:: About this task ::
Among the records below, find the line that has "X005918Y014601D03*"; from there, give the lines again exactly, and stop after the line that has "X005273Y012604D03*".

Data excerpts
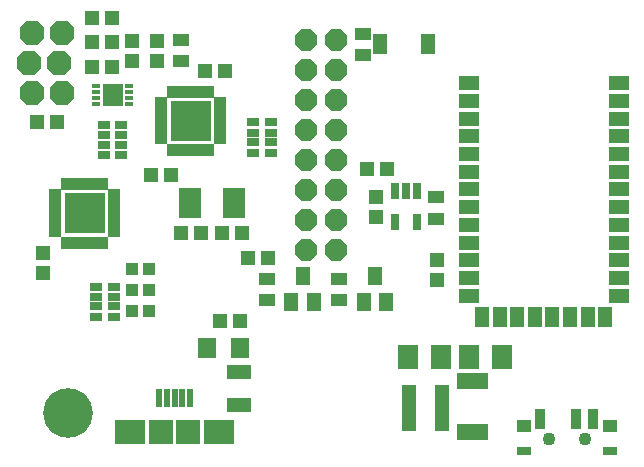
<source format=gts>
G75*
G70*
%OFA0B0*%
%FSLAX24Y24*%
%IPPOS*%
%LPD*%
%AMOC8*
5,1,8,0,0,1.08239X$1,22.5*
%
%ADD10C,0.1655*%
%ADD11R,0.0552X0.0395*%
%ADD12R,0.0513X0.0474*%
%ADD13OC8,0.0720*%
%ADD14R,0.0297X0.0552*%
%ADD15R,0.0474X0.0513*%
%ADD16R,0.0257X0.0552*%
%ADD17OC8,0.0820*%
%ADD18R,0.0395X0.0395*%
%ADD19R,0.0710X0.0789*%
%ADD20R,0.0789X0.0474*%
%ADD21R,0.0749X0.1025*%
%ADD22R,0.0200X0.0400*%
%ADD23R,0.0400X0.0200*%
%ADD24R,0.1360X0.1360*%
%ADD25R,0.0710X0.0474*%
%ADD26R,0.0474X0.0710*%
%ADD27R,0.0474X0.0631*%
%ADD28R,0.0395X0.0316*%
%ADD29R,0.0395X0.0277*%
%ADD30R,0.0631X0.0710*%
%ADD31R,0.0192X0.0395*%
%ADD32R,0.0395X0.0192*%
%ADD33R,0.1320X0.1320*%
%ADD34R,0.0237X0.0631*%
%ADD35R,0.0986X0.0828*%
%ADD36R,0.0789X0.0828*%
%ADD37R,0.0493X0.0671*%
%ADD38R,0.0315X0.0118*%
%ADD39R,0.0681X0.0740*%
%ADD40R,0.0356X0.0671*%
%ADD41R,0.0474X0.0316*%
%ADD42R,0.0474X0.0395*%
%ADD43C,0.0434*%
%ADD44R,0.0474X0.1576*%
D10*
X002158Y002164D03*
D11*
X008796Y005939D03*
X008796Y006647D03*
X011207Y006647D03*
X011207Y005939D03*
X014422Y008648D03*
X014422Y009357D03*
X011993Y014109D03*
X011993Y014818D03*
X005918Y014601D03*
X005918Y013893D03*
D12*
X006735Y013564D03*
X007405Y013564D03*
X003634Y013696D03*
X002965Y013696D03*
X002965Y014522D03*
X003634Y014522D03*
X003634Y015349D03*
X002965Y015349D03*
X001792Y011867D03*
X001122Y011867D03*
X004928Y010113D03*
X005597Y010113D03*
X005918Y008184D03*
X006587Y008184D03*
X007296Y008184D03*
X007965Y008184D03*
X008172Y007337D03*
X008841Y007337D03*
X007896Y005231D03*
X007227Y005231D03*
X012138Y010290D03*
X012807Y010290D03*
D13*
X011103Y010609D03*
X010103Y010609D03*
X010103Y009609D03*
X011103Y009609D03*
X011103Y008609D03*
X010103Y008609D03*
X010103Y007609D03*
X011103Y007609D03*
X011103Y011609D03*
X010103Y011609D03*
X010103Y012609D03*
X011103Y012609D03*
X011103Y013609D03*
X010103Y013609D03*
X010103Y014609D03*
X011103Y014609D03*
D14*
X013048Y009554D03*
X013422Y009554D03*
X013796Y009554D03*
X013796Y008530D03*
X013048Y008530D03*
D15*
X012422Y008707D03*
X012422Y009377D03*
X014456Y007259D03*
X014456Y006590D03*
X005111Y013912D03*
X005111Y014581D03*
X004304Y014581D03*
X004304Y013912D03*
X001331Y007495D03*
X001331Y006826D03*
D16*
X015270Y003241D03*
X015526Y003241D03*
X015782Y003241D03*
X016038Y003241D03*
X016038Y001528D03*
X015782Y001528D03*
X015526Y001528D03*
X015270Y001528D03*
D17*
X001947Y012845D03*
X000947Y012845D03*
X000847Y013845D03*
X001847Y013845D03*
X001947Y014845D03*
X000947Y014845D03*
D18*
X004284Y006963D03*
X004874Y006963D03*
X004874Y006274D03*
X004284Y006274D03*
X004284Y005585D03*
X004874Y005585D03*
D19*
X013489Y004034D03*
X014591Y004034D03*
X015520Y004034D03*
X016622Y004034D03*
D20*
X007867Y003538D03*
X007867Y002436D03*
D21*
X007681Y009183D03*
X006225Y009183D03*
D22*
X006143Y010944D03*
X006343Y010944D03*
X006543Y010944D03*
X006733Y010944D03*
X006933Y010944D03*
X005943Y010944D03*
X005753Y010944D03*
X005553Y010944D03*
X005553Y012884D03*
X005753Y012884D03*
X005943Y012884D03*
X006143Y012884D03*
X006343Y012884D03*
X006543Y012884D03*
X006733Y012884D03*
X006933Y012884D03*
D23*
X007213Y012604D03*
X007213Y012404D03*
X007213Y012214D03*
X007213Y012014D03*
X007213Y011814D03*
X007213Y011614D03*
X007213Y011424D03*
X007213Y011224D03*
X005273Y011224D03*
X005273Y011424D03*
X005273Y011614D03*
X005273Y011814D03*
X005273Y012014D03*
X005273Y012214D03*
X005273Y012404D03*
X005273Y012604D03*
D24*
X006243Y011914D03*
D25*
X015514Y011983D03*
X015514Y012574D03*
X015514Y013164D03*
X015514Y011393D03*
X015514Y010802D03*
X015514Y010211D03*
X015514Y009621D03*
X015514Y009030D03*
X015514Y008440D03*
X015514Y007849D03*
X015514Y007259D03*
X015514Y006668D03*
X015514Y006074D03*
X020514Y006074D03*
X020514Y006668D03*
X020514Y007259D03*
X020514Y007849D03*
X020514Y008440D03*
X020514Y009030D03*
X020514Y009621D03*
X020514Y010211D03*
X020514Y010802D03*
X020514Y011393D03*
X020514Y011983D03*
X020514Y012574D03*
X020514Y013164D03*
D26*
X020061Y005369D03*
X019475Y005369D03*
X018888Y005369D03*
X018302Y005369D03*
X017715Y005369D03*
X017128Y005369D03*
X016542Y005369D03*
X015955Y005369D03*
D27*
X012762Y005860D03*
X012014Y005860D03*
X012388Y006726D03*
X010351Y005860D03*
X009603Y005860D03*
X009977Y006726D03*
D28*
X008910Y010851D03*
X008319Y010851D03*
X008319Y011855D03*
X008910Y011855D03*
X003939Y011776D03*
X003349Y011776D03*
X003349Y010772D03*
X003939Y010772D03*
X003693Y006383D03*
X003103Y006383D03*
X003103Y005379D03*
X003693Y005379D03*
D29*
X003693Y005723D03*
X003693Y006038D03*
X003103Y006038D03*
X003103Y005723D03*
X003349Y011117D03*
X003349Y011432D03*
X003939Y011432D03*
X003939Y011117D03*
X008319Y011196D03*
X008319Y011511D03*
X008910Y011511D03*
X008910Y011196D03*
D30*
X007886Y004326D03*
X006784Y004326D03*
D31*
X003398Y007849D03*
X003201Y007849D03*
X003004Y007849D03*
X002807Y007849D03*
X002611Y007849D03*
X002414Y007849D03*
X002217Y007849D03*
X002020Y007849D03*
X002020Y009818D03*
X002217Y009818D03*
X002414Y009818D03*
X002611Y009818D03*
X002807Y009818D03*
X003004Y009818D03*
X003201Y009818D03*
X003398Y009818D03*
D32*
X003693Y009522D03*
X003693Y009326D03*
X003693Y009129D03*
X003693Y008932D03*
X003693Y008735D03*
X003693Y008538D03*
X003693Y008341D03*
X003693Y008144D03*
X001725Y008144D03*
X001725Y008341D03*
X001725Y008538D03*
X001725Y008735D03*
X001725Y008932D03*
X001725Y009129D03*
X001725Y009326D03*
X001725Y009522D03*
D33*
X002709Y008833D03*
D34*
X005203Y002672D03*
X005459Y002672D03*
X005715Y002672D03*
X005971Y002672D03*
X006227Y002672D03*
D35*
X007191Y001550D03*
X004239Y001550D03*
D36*
X005262Y001550D03*
X006168Y001550D03*
D37*
X012552Y014454D03*
X014146Y014454D03*
D38*
X004195Y013066D03*
X004195Y012869D03*
X004195Y012672D03*
X004195Y012475D03*
X003093Y012475D03*
X003093Y012672D03*
X003093Y012869D03*
X003093Y013066D03*
X003093Y013066D03*
D39*
X003644Y012770D03*
D40*
X017902Y001983D03*
X019083Y001983D03*
X019674Y001983D03*
D41*
X020225Y000900D03*
X017351Y000900D03*
D42*
X017351Y001727D03*
X020225Y001727D03*
D43*
X019378Y001294D03*
X018197Y001294D03*
D44*
X014615Y002333D03*
X013512Y002333D03*
M02*

</source>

:: Exercise output ::
X005918Y014601D03*
X005918Y013893D03*
D12*
X006735Y013564D03*
X007405Y013564D03*
X003634Y013696D03*
X002965Y013696D03*
X002965Y014522D03*
X003634Y014522D03*
X003634Y015349D03*
X002965Y015349D03*
X001792Y011867D03*
X001122Y011867D03*
X004928Y010113D03*
X005597Y010113D03*
X005918Y008184D03*
X006587Y008184D03*
X007296Y008184D03*
X007965Y008184D03*
X008172Y007337D03*
X008841Y007337D03*
X007896Y005231D03*
X007227Y005231D03*
X012138Y010290D03*
X012807Y010290D03*
D13*
X011103Y010609D03*
X010103Y010609D03*
X010103Y009609D03*
X011103Y009609D03*
X011103Y008609D03*
X010103Y008609D03*
X010103Y007609D03*
X011103Y007609D03*
X011103Y011609D03*
X010103Y011609D03*
X010103Y012609D03*
X011103Y012609D03*
X011103Y013609D03*
X010103Y013609D03*
X010103Y014609D03*
X011103Y014609D03*
D14*
X013048Y009554D03*
X013422Y009554D03*
X013796Y009554D03*
X013796Y008530D03*
X013048Y008530D03*
D15*
X012422Y008707D03*
X012422Y009377D03*
X014456Y007259D03*
X014456Y006590D03*
X005111Y013912D03*
X005111Y014581D03*
X004304Y014581D03*
X004304Y013912D03*
X001331Y007495D03*
X001331Y006826D03*
D16*
X015270Y003241D03*
X015526Y003241D03*
X015782Y003241D03*
X016038Y003241D03*
X016038Y001528D03*
X015782Y001528D03*
X015526Y001528D03*
X015270Y001528D03*
D17*
X001947Y012845D03*
X000947Y012845D03*
X000847Y013845D03*
X001847Y013845D03*
X001947Y014845D03*
X000947Y014845D03*
D18*
X004284Y006963D03*
X004874Y006963D03*
X004874Y006274D03*
X004284Y006274D03*
X004284Y005585D03*
X004874Y005585D03*
D19*
X013489Y004034D03*
X014591Y004034D03*
X015520Y004034D03*
X016622Y004034D03*
D20*
X007867Y003538D03*
X007867Y002436D03*
D21*
X007681Y009183D03*
X006225Y009183D03*
D22*
X006143Y010944D03*
X006343Y010944D03*
X006543Y010944D03*
X006733Y010944D03*
X006933Y010944D03*
X005943Y010944D03*
X005753Y010944D03*
X005553Y010944D03*
X005553Y012884D03*
X005753Y012884D03*
X005943Y012884D03*
X006143Y012884D03*
X006343Y012884D03*
X006543Y012884D03*
X006733Y012884D03*
X006933Y012884D03*
D23*
X007213Y012604D03*
X007213Y012404D03*
X007213Y012214D03*
X007213Y012014D03*
X007213Y011814D03*
X007213Y011614D03*
X007213Y011424D03*
X007213Y011224D03*
X005273Y011224D03*
X005273Y011424D03*
X005273Y011614D03*
X005273Y011814D03*
X005273Y012014D03*
X005273Y012214D03*
X005273Y012404D03*
X005273Y012604D03*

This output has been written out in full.